Altera_Forum · ‎07-10-2017

No idea. You don't really need to flash the FPGA manually, though; the OpenCL runtime will automatically do this during execution.

Altera_Forum · ‎07-10-2017

Ok so I have managed to run the same code on both CPU and GPU without having problems or crashes. But if I want to run it on GPU all clReleaseMemObject calls have to be changed to clRetainMemObject otherwise it would sometime output wrong values and take much more time to finish run. On CPU is the opposite, I need to switch all clRetainMemObject to clReleaseMemObject to make it work otherwise the program throws CL_OUT_OF_RESOURCES when creating some momentary buffers during execution.

So what is going on? What is the difference between the two? Thanks for the support.

Altera_Forum · ‎07-10-2017

I have never used clRetainMemObject. Are you using these calls in-between the execution of your kernels? These are generally used at the end of execution for cleanup purposes, and in such case, will in no way affect data integrity. Are you using blocking read/write buffer calls? Make sure you are not releasing a device buffer right after a non-blocking read from it (which can obviously cause data corruption).
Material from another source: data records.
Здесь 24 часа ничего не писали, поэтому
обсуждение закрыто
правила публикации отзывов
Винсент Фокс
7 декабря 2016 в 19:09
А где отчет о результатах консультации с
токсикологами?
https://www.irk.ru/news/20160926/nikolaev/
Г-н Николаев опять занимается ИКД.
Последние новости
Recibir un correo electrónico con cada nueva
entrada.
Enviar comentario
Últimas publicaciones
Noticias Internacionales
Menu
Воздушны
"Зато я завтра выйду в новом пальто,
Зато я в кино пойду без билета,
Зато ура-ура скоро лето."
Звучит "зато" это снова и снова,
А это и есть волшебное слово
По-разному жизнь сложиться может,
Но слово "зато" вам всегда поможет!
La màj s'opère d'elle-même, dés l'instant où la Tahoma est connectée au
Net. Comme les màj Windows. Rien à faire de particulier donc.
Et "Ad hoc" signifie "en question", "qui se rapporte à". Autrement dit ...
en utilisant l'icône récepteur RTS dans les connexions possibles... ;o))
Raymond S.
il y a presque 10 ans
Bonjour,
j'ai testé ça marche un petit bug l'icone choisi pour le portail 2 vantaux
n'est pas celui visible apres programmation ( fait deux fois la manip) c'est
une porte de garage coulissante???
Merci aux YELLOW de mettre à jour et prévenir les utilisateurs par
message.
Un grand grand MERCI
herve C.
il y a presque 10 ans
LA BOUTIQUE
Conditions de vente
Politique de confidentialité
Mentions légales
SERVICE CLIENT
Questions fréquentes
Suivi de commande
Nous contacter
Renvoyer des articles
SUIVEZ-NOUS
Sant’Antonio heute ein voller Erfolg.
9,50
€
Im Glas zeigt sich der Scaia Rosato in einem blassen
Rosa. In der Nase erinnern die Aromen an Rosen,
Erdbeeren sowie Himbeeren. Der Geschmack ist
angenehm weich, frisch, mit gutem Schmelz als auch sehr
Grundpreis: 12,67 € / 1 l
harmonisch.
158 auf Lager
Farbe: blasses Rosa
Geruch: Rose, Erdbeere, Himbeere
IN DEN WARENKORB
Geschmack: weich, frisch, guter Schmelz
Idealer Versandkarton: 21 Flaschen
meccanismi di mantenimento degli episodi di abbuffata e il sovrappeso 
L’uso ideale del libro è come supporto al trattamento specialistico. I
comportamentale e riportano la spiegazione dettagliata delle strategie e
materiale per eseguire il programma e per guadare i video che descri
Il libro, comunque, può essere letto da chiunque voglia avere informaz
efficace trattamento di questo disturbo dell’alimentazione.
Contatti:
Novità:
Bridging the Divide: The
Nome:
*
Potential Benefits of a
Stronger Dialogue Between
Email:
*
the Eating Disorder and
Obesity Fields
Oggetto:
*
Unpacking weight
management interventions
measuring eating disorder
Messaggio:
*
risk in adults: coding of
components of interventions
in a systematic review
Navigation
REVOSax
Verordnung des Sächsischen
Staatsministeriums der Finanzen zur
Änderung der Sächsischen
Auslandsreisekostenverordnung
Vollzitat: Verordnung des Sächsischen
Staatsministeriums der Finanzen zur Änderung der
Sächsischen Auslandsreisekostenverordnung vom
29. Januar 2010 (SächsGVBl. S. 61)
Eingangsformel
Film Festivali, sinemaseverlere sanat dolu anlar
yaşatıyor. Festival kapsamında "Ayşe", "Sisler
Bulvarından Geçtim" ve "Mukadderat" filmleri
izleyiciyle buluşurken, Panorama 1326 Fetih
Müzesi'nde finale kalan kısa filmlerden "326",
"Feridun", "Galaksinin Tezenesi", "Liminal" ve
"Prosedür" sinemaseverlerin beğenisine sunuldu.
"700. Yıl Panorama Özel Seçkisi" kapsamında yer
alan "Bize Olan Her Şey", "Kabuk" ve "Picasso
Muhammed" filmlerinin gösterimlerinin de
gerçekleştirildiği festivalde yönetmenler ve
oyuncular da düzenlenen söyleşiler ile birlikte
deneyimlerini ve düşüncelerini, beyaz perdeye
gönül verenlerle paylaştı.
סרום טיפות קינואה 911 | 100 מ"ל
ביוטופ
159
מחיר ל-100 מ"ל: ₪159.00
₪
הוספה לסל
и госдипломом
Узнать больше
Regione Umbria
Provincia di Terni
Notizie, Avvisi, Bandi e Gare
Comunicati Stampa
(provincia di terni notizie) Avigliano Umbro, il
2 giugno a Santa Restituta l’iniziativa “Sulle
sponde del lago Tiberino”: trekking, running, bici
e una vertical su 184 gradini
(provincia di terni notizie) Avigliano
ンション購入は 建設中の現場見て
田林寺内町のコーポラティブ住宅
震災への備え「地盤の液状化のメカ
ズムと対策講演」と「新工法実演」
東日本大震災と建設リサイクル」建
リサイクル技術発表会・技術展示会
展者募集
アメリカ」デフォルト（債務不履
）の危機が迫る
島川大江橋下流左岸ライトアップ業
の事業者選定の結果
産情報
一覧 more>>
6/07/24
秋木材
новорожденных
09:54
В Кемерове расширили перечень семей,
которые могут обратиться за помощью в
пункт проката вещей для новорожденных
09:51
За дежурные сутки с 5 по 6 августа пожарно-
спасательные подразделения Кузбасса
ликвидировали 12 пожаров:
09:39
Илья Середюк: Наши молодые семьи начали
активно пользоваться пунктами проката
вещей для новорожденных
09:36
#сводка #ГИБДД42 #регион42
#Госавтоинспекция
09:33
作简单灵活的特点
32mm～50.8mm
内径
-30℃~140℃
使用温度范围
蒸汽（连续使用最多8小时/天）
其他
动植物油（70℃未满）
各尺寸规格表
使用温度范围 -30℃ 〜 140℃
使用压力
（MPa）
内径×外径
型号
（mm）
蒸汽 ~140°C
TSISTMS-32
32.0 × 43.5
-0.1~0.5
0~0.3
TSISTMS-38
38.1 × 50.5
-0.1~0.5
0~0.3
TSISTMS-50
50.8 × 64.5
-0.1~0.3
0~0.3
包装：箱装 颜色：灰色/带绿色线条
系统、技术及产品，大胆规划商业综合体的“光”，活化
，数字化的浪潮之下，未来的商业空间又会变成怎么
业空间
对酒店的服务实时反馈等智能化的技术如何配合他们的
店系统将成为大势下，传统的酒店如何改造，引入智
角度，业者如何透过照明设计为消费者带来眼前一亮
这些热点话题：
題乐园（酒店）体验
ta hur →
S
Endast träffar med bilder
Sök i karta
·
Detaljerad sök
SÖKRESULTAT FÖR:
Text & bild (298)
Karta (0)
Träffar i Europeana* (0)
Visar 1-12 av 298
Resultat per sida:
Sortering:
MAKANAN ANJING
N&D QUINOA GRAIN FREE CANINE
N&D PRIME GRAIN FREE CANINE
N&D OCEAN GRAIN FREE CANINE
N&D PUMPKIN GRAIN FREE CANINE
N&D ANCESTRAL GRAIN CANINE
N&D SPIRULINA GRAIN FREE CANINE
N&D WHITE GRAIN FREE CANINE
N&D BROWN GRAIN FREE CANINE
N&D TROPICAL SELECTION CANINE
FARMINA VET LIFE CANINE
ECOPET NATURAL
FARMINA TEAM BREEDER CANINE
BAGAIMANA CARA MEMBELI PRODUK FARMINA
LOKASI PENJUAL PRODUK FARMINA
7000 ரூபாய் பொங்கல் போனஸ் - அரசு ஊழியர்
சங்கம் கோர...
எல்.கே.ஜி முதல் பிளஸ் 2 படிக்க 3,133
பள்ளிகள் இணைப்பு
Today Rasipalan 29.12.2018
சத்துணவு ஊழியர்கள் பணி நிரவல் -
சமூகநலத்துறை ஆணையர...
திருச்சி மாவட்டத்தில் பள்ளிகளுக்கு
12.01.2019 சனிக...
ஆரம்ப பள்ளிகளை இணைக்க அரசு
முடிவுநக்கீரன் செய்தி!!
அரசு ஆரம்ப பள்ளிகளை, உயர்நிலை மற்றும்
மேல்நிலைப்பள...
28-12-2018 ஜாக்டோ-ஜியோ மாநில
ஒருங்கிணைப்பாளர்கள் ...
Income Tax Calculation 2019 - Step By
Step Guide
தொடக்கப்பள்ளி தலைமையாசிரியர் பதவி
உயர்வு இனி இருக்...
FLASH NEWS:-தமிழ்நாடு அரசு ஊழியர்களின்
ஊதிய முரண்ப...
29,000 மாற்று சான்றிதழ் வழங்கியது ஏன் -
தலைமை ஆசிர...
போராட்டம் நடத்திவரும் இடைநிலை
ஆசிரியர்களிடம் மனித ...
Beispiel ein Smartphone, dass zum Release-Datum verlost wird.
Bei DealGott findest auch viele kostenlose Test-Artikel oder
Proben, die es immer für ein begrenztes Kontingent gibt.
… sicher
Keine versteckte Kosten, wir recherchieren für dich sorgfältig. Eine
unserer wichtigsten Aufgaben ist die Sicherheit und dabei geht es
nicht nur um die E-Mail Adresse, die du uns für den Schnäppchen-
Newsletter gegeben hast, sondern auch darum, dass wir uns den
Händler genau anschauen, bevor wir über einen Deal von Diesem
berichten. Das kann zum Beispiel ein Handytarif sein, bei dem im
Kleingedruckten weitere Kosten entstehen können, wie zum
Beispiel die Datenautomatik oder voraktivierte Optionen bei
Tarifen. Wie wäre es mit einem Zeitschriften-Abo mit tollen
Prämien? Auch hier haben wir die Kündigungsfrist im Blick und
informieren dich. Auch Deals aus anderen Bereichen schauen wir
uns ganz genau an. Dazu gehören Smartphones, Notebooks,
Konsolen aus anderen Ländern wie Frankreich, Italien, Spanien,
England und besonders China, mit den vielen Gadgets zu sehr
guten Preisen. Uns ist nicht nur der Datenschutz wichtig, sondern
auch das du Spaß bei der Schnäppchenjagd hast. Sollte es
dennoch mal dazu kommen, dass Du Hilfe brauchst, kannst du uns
Altera_Forum · ‎07-10-2017

--- Quote Start ---

I have never used clRetainMemObject. Are you using these calls in-between the execution of your kernels? These are generally used at the end of execution for cleanup purposes, and in such case, will in no way affect data integrity. Are you using blocking read/write buffer calls? Make sure you are not releasing a device buffer right after a non-blocking read from it (which can obviously cause data corruption).

--- Quote End ---

I am always using blocking reading/writing calls. I am releasing only buffers every time I finish with a set of data and then start again with another set of data. I just don't understand why one works only with GPU and the other only with CPU.

CPU gives me problems of resources when I use the "wrong one"... Is there anyone that can help me figure out this? Thanks.

Altera_Forum · ‎07-17-2017

Ok so thanks everyone first. Now I am having a very weird problem. So basically I have converted the kernels to one sequential kernel. I have modified host code and done cross checking of code and so on. It does work. I do clean buffer before each iteration but for some reason after a certain number of iterations the kernel fails and it throws this error: CL_INVALID_COMMAND_QUEUE. So as far as I know this means the kernel has failed but it doesn't make any sense.

So in order to overcome this problem I re-initialize all the OpenCL variables (command queue, context and so on) once in a while after some iterations and now it goes through all the iterations.

I am running the code on my NVIDIA GPU. What could it be causing this problem? I do release the buffers and re-initialize them... Also if I run it on CPU it fails randomly..